We cannot assume that the next event loop cycle will yield the expected outcome from the operating system. We can assume certain things happen in a certain order, but when timers run next does not mean kqueue/epoll/iocp will always have the data available there.
There are many situations where using `catch unreachable` is a reasonable or sometimes necessary decision. This rule causes many, many merge conflicts.

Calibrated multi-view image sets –
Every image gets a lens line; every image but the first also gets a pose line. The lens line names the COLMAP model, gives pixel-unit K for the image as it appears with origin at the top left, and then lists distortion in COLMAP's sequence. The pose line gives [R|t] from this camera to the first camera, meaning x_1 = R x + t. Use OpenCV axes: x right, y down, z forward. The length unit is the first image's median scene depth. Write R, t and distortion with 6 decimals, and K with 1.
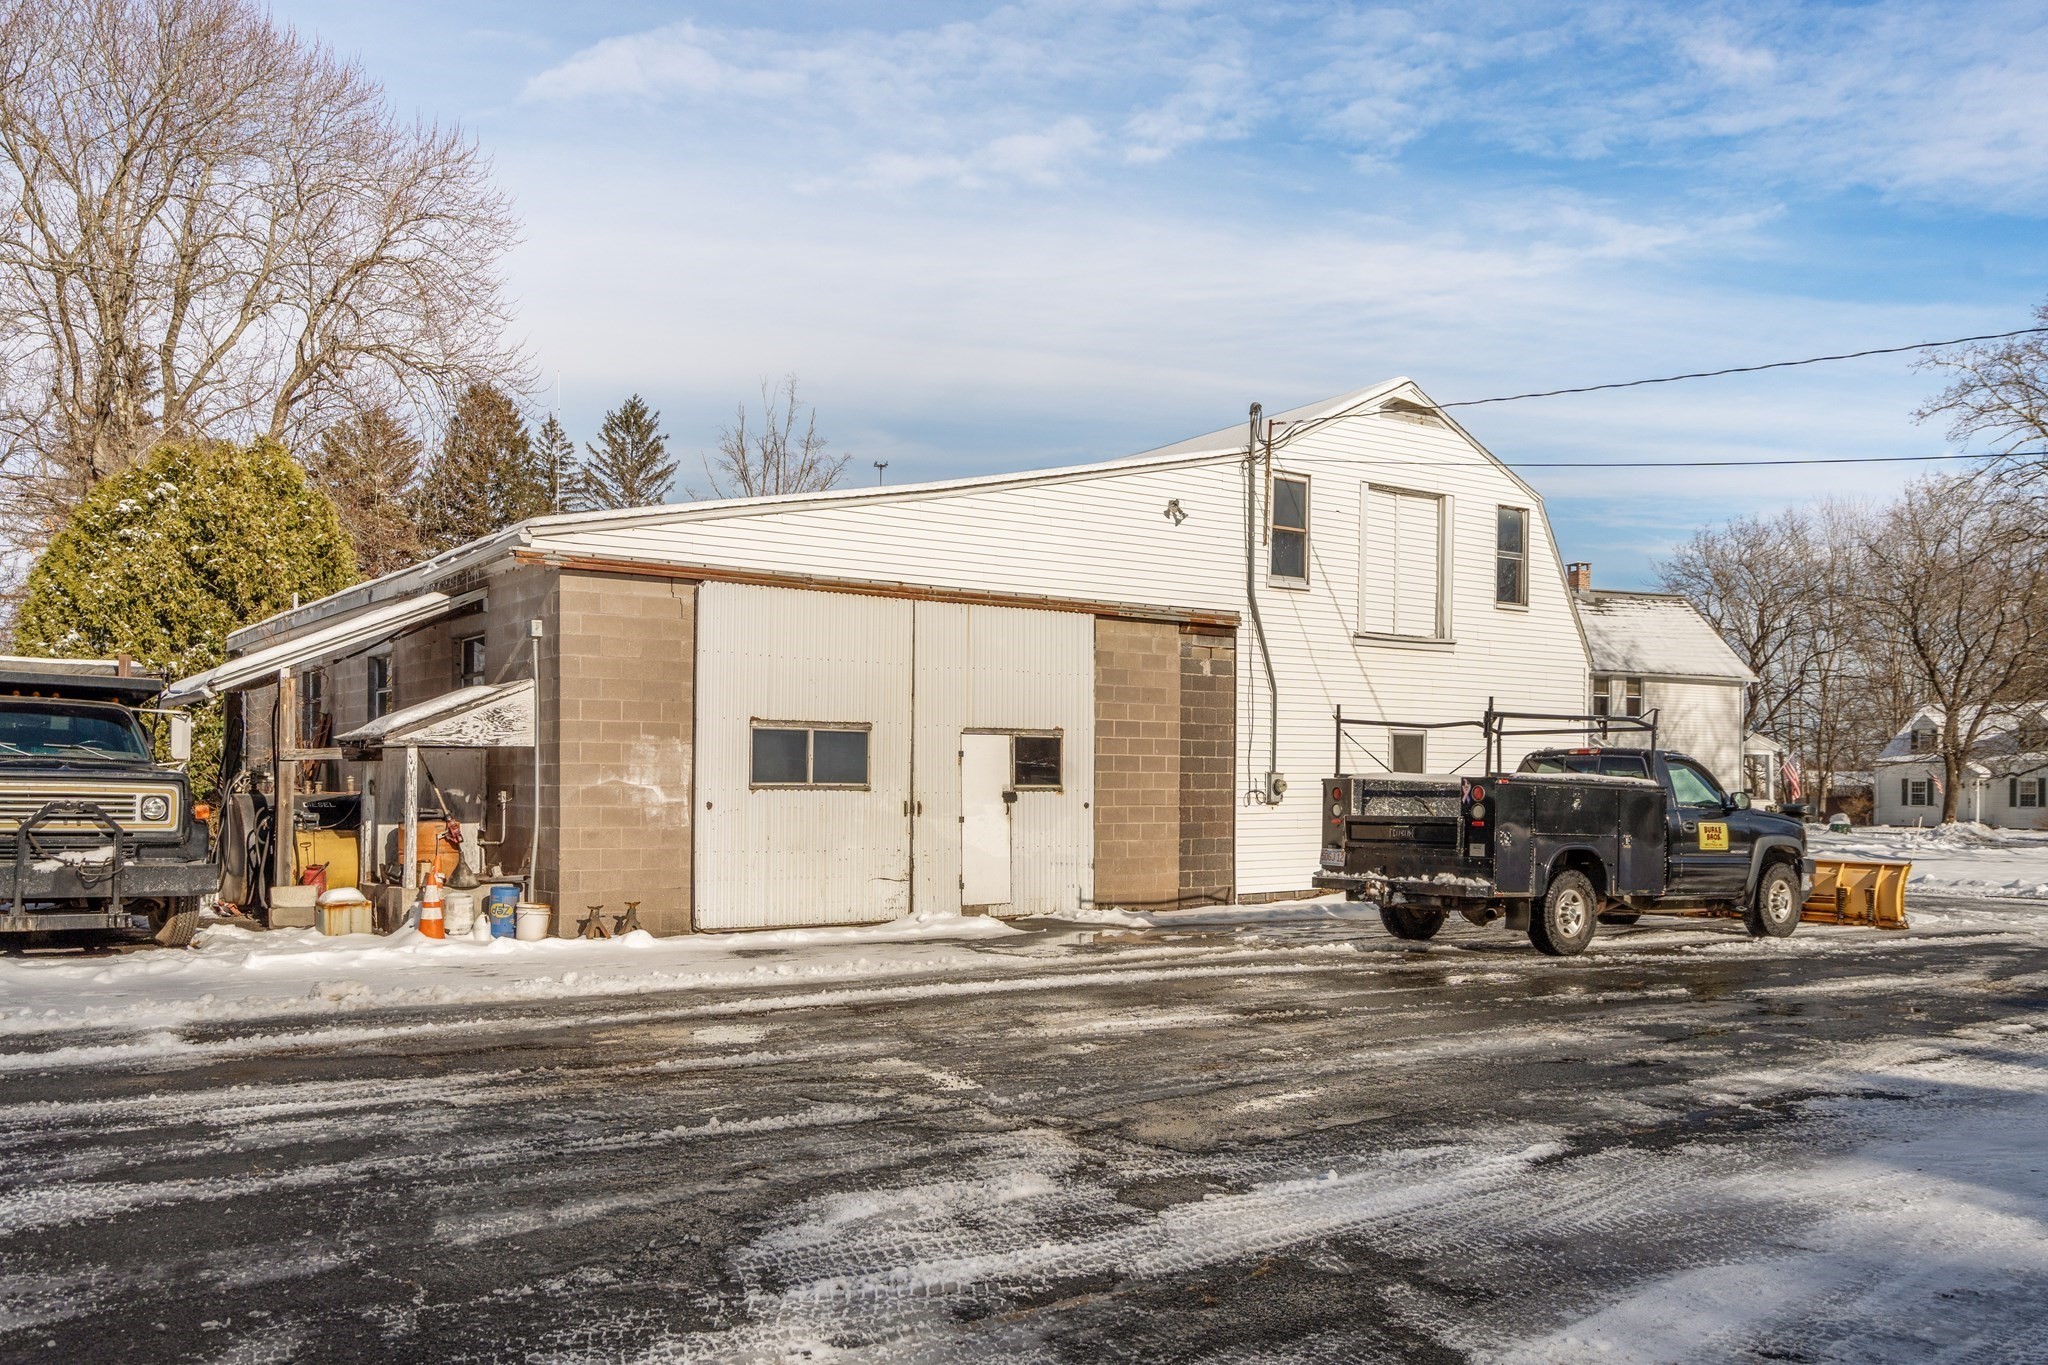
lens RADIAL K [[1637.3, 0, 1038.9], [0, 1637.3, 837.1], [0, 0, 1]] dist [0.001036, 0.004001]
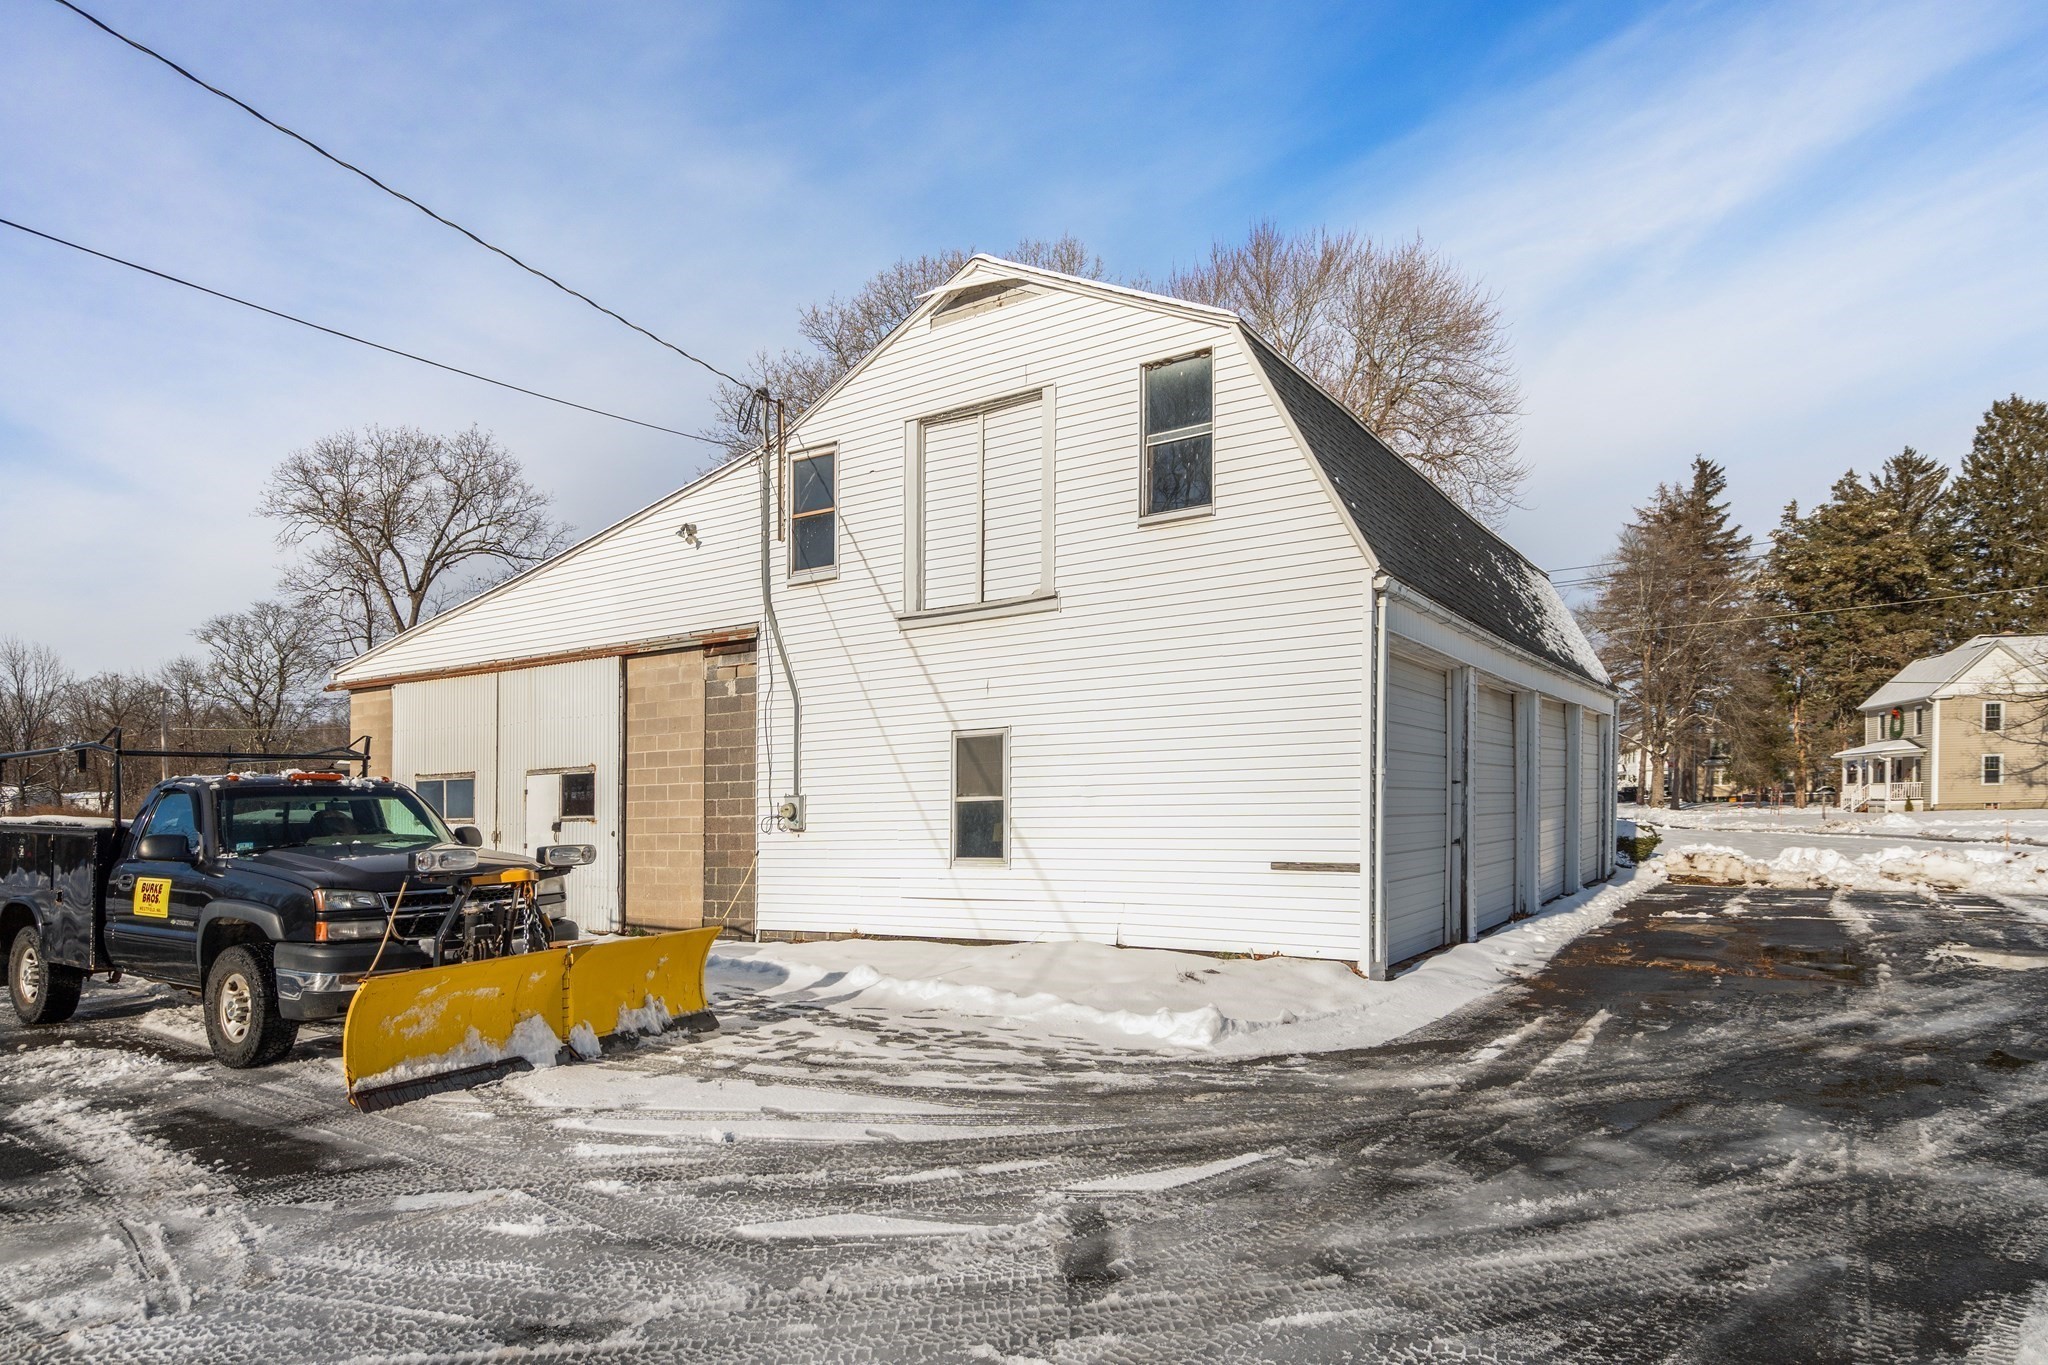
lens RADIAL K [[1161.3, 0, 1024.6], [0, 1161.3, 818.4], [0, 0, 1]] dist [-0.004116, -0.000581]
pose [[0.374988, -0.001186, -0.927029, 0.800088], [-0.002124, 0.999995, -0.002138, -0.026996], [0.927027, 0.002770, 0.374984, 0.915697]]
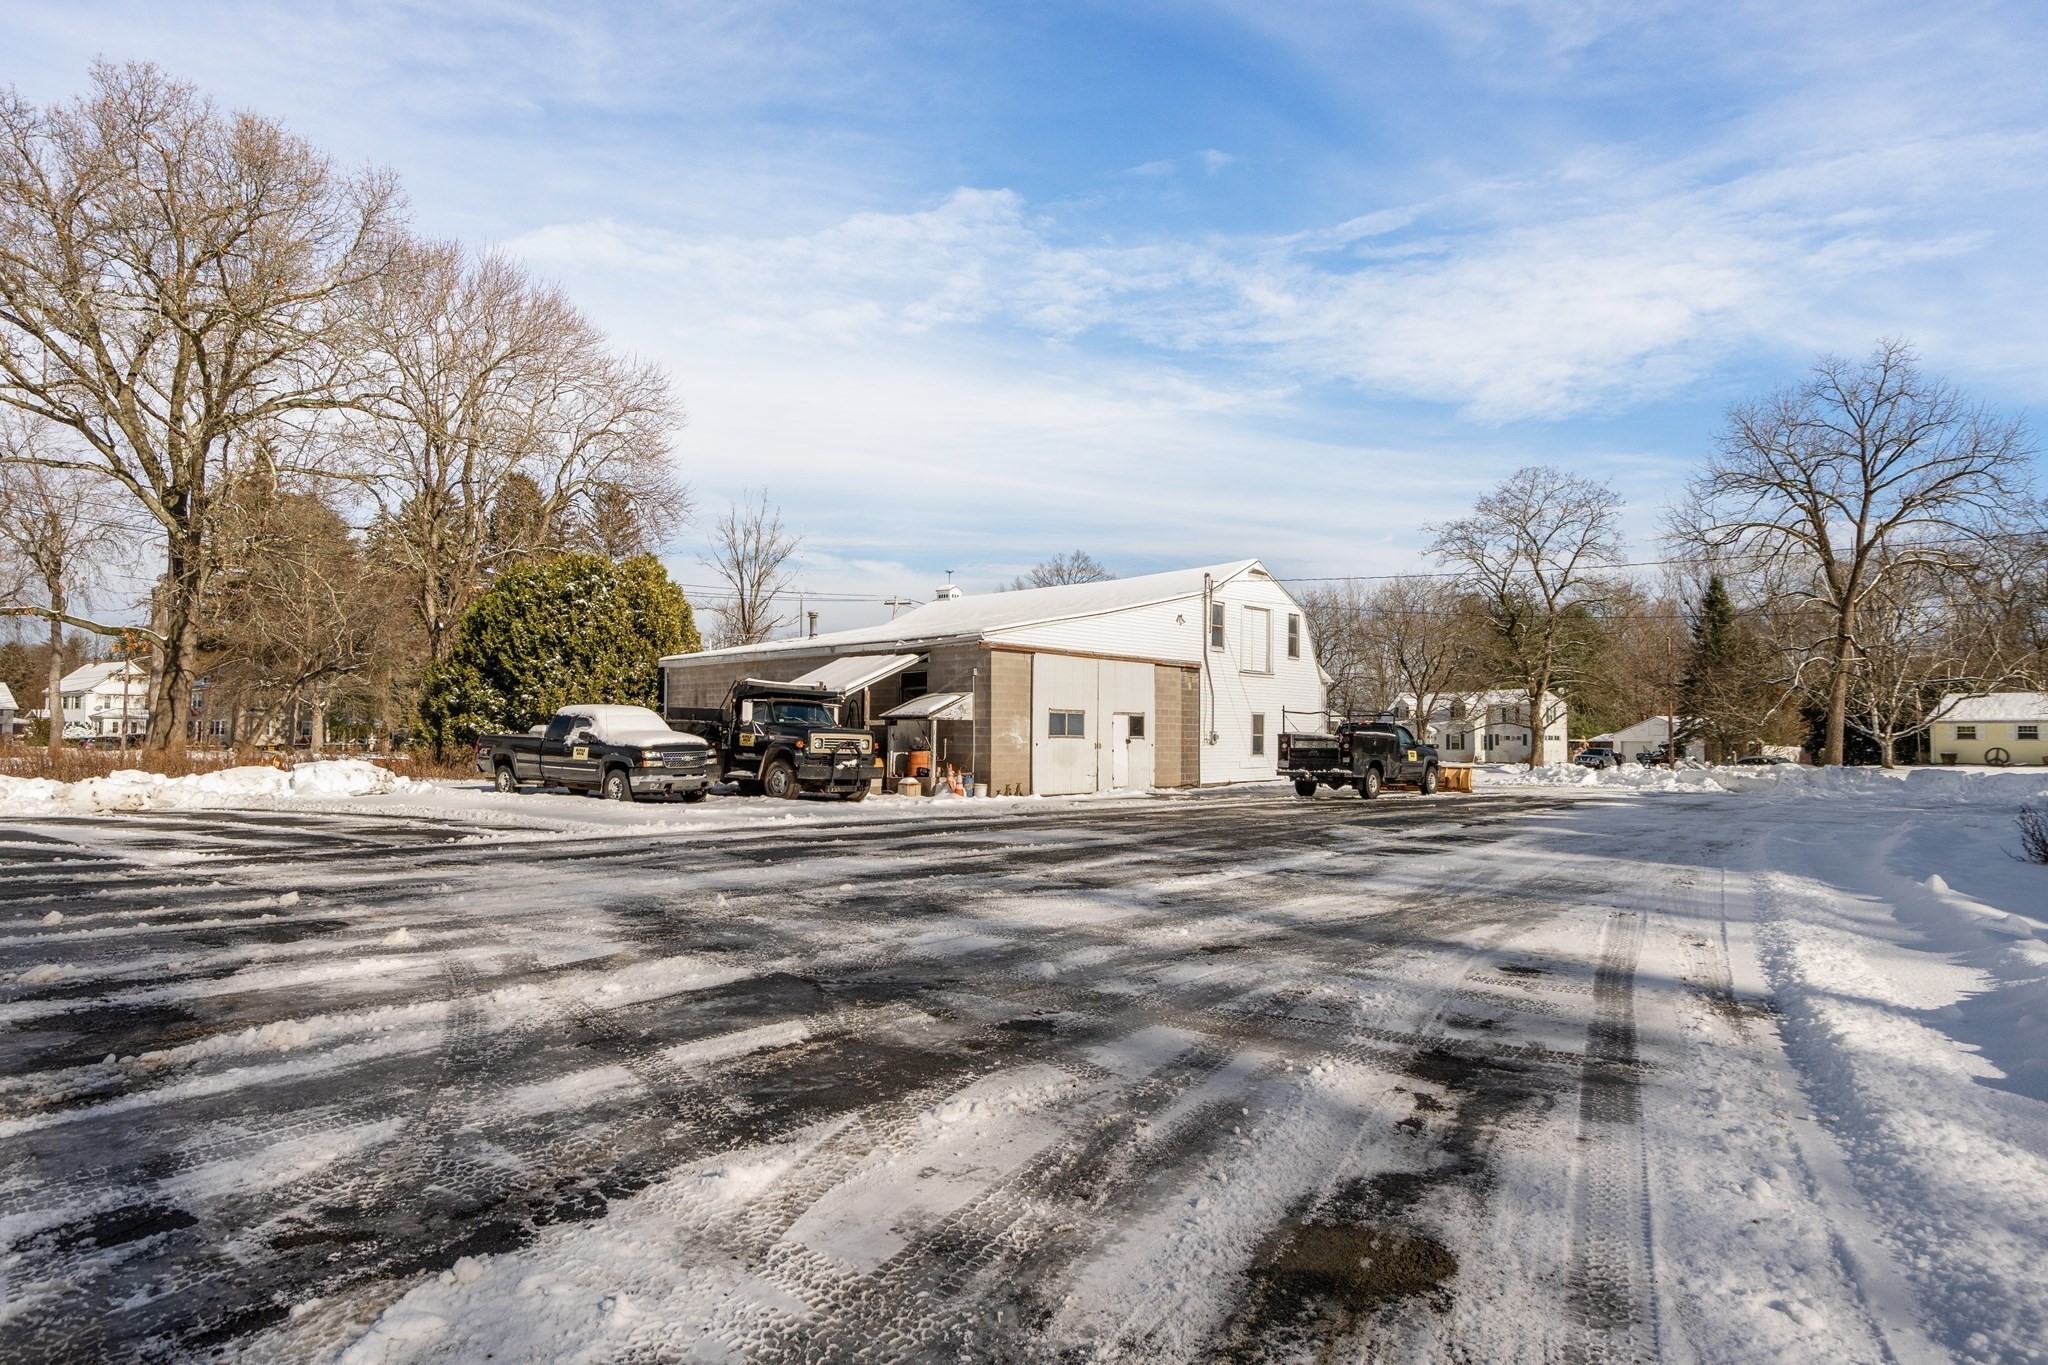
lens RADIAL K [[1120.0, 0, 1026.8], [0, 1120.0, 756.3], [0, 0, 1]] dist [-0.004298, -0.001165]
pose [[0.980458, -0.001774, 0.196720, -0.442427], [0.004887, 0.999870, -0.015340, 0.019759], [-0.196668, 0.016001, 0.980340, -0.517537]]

What you have to do –
From the event loop excerpt, extract the passage from "We cannot assume" to "many merge conflicts." word for word.

Written solution –
We cannot assume that the next event loop cycle will yield the expected outcome from the operating system. We can assume certain things happen in a certain order, but when timers run next does not mean kqueue/epoll/iocp will always have the data available there.
There are many situations where using `catch unreachable` is a reasonable or sometimes necessary decision. This rule causes many, many merge conflicts.